The best of Steve Ballmer

Well, Microsoft clearly is not as cool as Apple. But with this man as CEO, they seem to be on the right track:

Yes, I know, some of you must be saying: "are we aiming for cool or goofy? ". Well, it seems to work, as Microsoft developers seem to feel supported by this approach. And it is cool to work on technology on a company still lead by techies, not by suits.

Be sure to follow the related videos. Here's one about MacBook Air:

Microsoft's new operating system

Ballmer is announcing a new operating system, Windows Cloud, at the company’s annual developer conference later this month, on a series of presentations.

Yesterday he did it again in Lisboa at Dreamway - unfortunately I couldn't attend, but everyone that I talked with was quite excited about it.

Microsoft has been working on the software + services for long (for instance in devCatharsis: Microsoft is Googling up, Software+Services != Software as a Service and Microsoft Architect Forum 2007 :: Session1: Software+Services), but this is the first time it is branded as a Cloud Operation System. Will the PDC show us a really all new concept, or just a service placeholder for connecting OSs to?

Pararede branding

On the early 2000s I remember having a conversation with a friend about name branding, and used Pararede as an example.

Pararede started its business on networking infrastructures, hence the name (in english something like "For-net"). But the company grew out of its early market and the name just stopped making sense.

On that conversation I advocated Pararede should change its name. My friend disagreed, as a brand's name is a value asset that takes ages to build.

Well, it seems like Pararede opted to change it's name after all. Now it's called Glintt. How strange, a Web2 like name on a company like Pararede...

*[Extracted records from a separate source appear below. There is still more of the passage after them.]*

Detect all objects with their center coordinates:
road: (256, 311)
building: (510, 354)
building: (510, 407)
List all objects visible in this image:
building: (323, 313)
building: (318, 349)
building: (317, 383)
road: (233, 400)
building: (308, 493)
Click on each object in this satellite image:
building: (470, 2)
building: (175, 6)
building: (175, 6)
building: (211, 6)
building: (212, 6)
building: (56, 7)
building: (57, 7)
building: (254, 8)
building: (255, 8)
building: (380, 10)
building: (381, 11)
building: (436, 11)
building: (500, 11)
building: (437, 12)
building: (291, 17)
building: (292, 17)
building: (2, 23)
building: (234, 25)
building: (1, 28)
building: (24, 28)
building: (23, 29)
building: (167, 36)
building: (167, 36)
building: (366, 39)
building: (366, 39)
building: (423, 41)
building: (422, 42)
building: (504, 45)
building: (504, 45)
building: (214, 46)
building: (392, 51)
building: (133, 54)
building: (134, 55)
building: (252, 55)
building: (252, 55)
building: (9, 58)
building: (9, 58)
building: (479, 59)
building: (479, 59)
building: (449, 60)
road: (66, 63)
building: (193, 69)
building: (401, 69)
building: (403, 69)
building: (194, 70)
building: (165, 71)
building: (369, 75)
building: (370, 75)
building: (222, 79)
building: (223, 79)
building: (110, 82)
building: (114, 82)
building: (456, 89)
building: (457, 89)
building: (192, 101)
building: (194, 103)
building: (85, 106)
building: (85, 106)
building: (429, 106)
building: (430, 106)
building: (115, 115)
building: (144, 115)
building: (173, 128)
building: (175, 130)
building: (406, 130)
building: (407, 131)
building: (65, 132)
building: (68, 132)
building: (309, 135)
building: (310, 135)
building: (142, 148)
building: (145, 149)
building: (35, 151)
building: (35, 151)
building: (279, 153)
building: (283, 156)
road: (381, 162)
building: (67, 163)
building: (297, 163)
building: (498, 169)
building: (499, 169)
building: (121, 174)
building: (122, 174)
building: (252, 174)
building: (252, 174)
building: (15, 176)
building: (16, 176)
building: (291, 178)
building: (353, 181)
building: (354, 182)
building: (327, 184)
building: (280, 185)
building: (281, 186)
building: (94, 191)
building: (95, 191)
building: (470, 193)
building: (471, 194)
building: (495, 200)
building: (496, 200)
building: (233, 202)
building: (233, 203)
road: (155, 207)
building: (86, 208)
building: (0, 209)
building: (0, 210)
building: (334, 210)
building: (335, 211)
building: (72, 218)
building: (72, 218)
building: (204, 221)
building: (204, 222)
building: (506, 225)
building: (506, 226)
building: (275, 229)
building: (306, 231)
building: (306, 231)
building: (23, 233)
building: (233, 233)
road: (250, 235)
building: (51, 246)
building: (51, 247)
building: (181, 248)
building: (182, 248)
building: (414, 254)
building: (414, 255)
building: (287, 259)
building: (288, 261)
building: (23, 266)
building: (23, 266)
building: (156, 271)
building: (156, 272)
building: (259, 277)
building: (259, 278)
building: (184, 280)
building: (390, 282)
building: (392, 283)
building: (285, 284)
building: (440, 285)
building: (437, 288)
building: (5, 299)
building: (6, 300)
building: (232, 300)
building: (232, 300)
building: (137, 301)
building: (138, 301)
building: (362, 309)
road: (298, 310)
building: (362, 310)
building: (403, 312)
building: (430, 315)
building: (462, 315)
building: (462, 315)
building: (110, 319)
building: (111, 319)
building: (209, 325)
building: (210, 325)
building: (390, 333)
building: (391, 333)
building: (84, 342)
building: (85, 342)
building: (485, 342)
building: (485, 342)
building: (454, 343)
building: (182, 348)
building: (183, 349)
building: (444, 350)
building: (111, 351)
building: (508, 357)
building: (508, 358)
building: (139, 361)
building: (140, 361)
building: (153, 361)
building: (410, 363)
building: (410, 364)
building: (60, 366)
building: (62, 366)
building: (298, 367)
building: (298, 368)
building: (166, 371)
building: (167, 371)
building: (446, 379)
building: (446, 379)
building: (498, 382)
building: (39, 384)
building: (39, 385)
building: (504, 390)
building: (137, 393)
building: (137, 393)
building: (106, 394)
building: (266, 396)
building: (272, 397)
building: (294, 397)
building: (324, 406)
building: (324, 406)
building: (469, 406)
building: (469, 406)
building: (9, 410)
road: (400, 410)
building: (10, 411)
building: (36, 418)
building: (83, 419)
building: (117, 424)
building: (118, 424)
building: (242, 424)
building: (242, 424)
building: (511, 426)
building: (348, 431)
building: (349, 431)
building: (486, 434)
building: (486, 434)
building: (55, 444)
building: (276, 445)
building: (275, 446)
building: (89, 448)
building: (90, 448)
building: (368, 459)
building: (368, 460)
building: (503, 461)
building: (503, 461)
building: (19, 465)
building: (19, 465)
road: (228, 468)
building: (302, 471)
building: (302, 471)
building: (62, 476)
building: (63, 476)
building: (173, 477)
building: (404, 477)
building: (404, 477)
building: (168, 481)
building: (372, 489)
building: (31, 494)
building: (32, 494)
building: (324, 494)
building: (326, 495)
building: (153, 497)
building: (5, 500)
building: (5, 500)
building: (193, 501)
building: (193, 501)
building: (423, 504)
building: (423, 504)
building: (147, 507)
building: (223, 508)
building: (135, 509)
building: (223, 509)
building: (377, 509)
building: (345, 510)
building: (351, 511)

If you're reading this post, my friend, I'm imaging your reaction: "this doesn't mean they are right, they could be making a big mistake". Well, you're right, Borland did go forth and back to Inprise, only time will tell.


Well, Glintt is not really Pararede rebrandind, is more like the result of Pararede and Consiste merge. Still Pararede is acquiring Consiste...


A common MVC mistake

One of the first errors I've detected on my early MVC code was the tendency to load some list of values directly on the view. For instance:

    <%= Html.FormHelper().Select(
new Hash(selectedValue => new[] { ViewData.Model.Item.MyListOfValuesID }, firstOption => "")

This loading is clearly a controller's responsibility, but I've found it very easy and natural code to write. Too easy.

That brings's me a question: aren't we making a design error when we write controller and views on the same assembly? Shouldn't we make sure all behavior a view could get their hands on should be given by controllers, and never by services? We do it for ages on other layers, for instance we don't expose data layers to UI.

That said, it's really strange no MVC project I got my hands on has ensured this isolation. Probably because these project are all demos, and demos have to be short and concise.